THE SPONGEBOB SQUAREPANTS MOVIE

Psychedelica op oceaanformaat

  • Datum 17-01-2011
  • Auteur
  • Gerelateerde Films THE SPONGEBOB SQUAREPANTS MOVIE
  • Regie
    Stephen Hillenburg
    Te zien vanaf
    01-01-2004
    Land
    Verenigde Staten
  • Deel dit artikel

De verfilmde televisiecartoon SpongeBob SquarePants levert het bewijs: sponzen hebben een groot absorptievermogen. En ze zijn erg grappig bovendien.

Wat is er zo geweldig aan de cartoonwereld van SpongeBob SquarePants? Het echte antwoord is pijnlijk simpel: ik hou van SpongeBobs kleuren. De kubusvormige hoofdpersoon is knalgeel en hij woont op de bodem van een zee die alle tinten turquoise kan aannemen. Zijn beste vriend, zeester Patrick is knalroze, net als de bloem op de helm van onderwatereekhoorn Sandy.

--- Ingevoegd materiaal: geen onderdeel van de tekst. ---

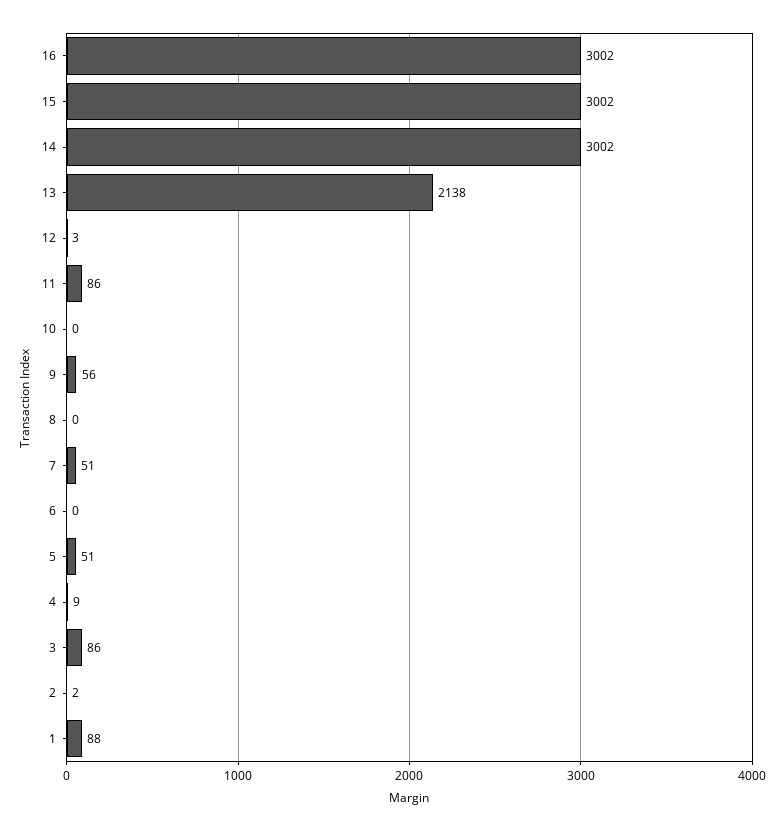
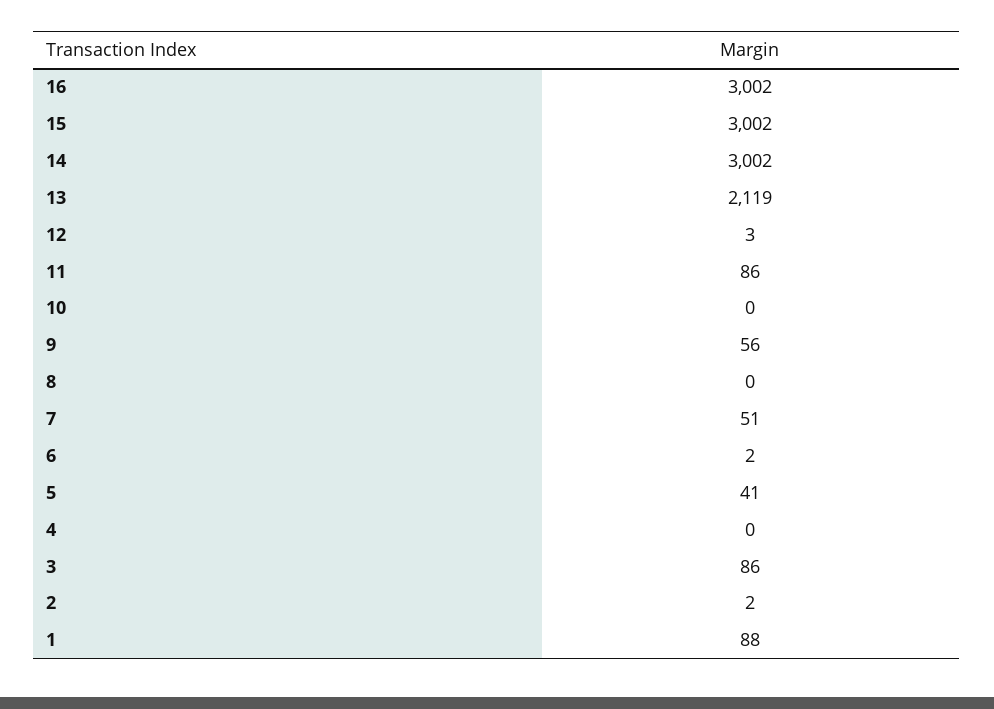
  {
    "16": 3002,
    "15": 3002,
    "14": 3002,
-   "13": 2138,
+   "13": 2119,
    "12": 3,
    "11": 86,
    "10": 0,
    "9": 56,
    "8": 0,
    "7": 51,
-   "6": 0,
+   "6": 2,
-   "5": 51,
+   "5": 41,
-   "4": 9,
+   "4": 0,
    "3": 86,
    "2": 2,
    "1": 88
  }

Als Vincent van Gogh weer eens te diep in het illegale absintvaatje had gekeken zag hij welllicht een wereld als SpongeBobs woonplaats Bikini Bottom. Ook de geestelijk vader van de serie, Stephen Hillenburg, lijkt zijn inspiratie te hebben ontleend aan drugs.
De Californische zeebioloog, die als kind fan was van diepzeefilmer Jacques Cousteau, werd enkele jaren geleden regelmatig geciteerd over zijn lsd-ervaringen, die een doorslaggevende rol speelden bij de creatie van zijn overenthousiaste sponzenkaraktertje. Die interviews zijn inmiddels van het internet verdwenen. Wellicht waren ze gefingeerd en liet Hillenburg ze daarom weghalen.

Nautische nonsens
Voor wie SpongeBob nog niet kent: de kinderlijk enthousiaste spons woont in een ananas op de bodem van de zee, en hij verdient de kost als manusje van alles bij het fastfoodrestaurant Krusty Krab. In de film hoopt hij als veelvuldig ‘employé van de maand’ promotie te krijgen, maar die gaat lullig aan zijn sponzige neus voorbij. Desondanks neemt hij het op voor zijn gierige werkgever Mr. Krabs als deze beschuldigd wordt van het stelen van de kroon van koning Neptunus, een allesbehalve verlichte despoot. Samen met Patrick zet SpongeBob koers naar de notoire no-go-zone Shell City, om de kroon te vinden en Krabs vrij te pleiten.
Hun reis gaat gepaard met dezelfde nautische nonsens die de tv-serie zo aanstekelijk maakt. De makers verschieten hun kruit niet al in de eerste minuten en bewaren flink wat leuke grappen tot het einde, waarin Baywatch-coryfee David Hasselhoff ook nog even zijn opwachting mag maken als gespierde redder in nood. Maar goed, uiteindelijk ga je niet naar een SpongeBob-film voor het verhaal of de grappen, hoe geslaagd ze ook uitpakken. Het gaat om de fysieke ervaring, en die zit helemaal geramd. De gesjochene Hawaii-muziekjes van Ween, op televisie vaak een beetje weggemoffeld achter bubbelend water, knallen lekker psychedelich uit de luidsprekers. En die kleuren, dat fantastische fifties-palet, op de televisie noodgedwongen gereduceerd tot een aquarium, die kleuren mogen nu eens op oceaanformaat van het scherm af spatten. Met films als deze heeft de wereld geen drugs meer nodig.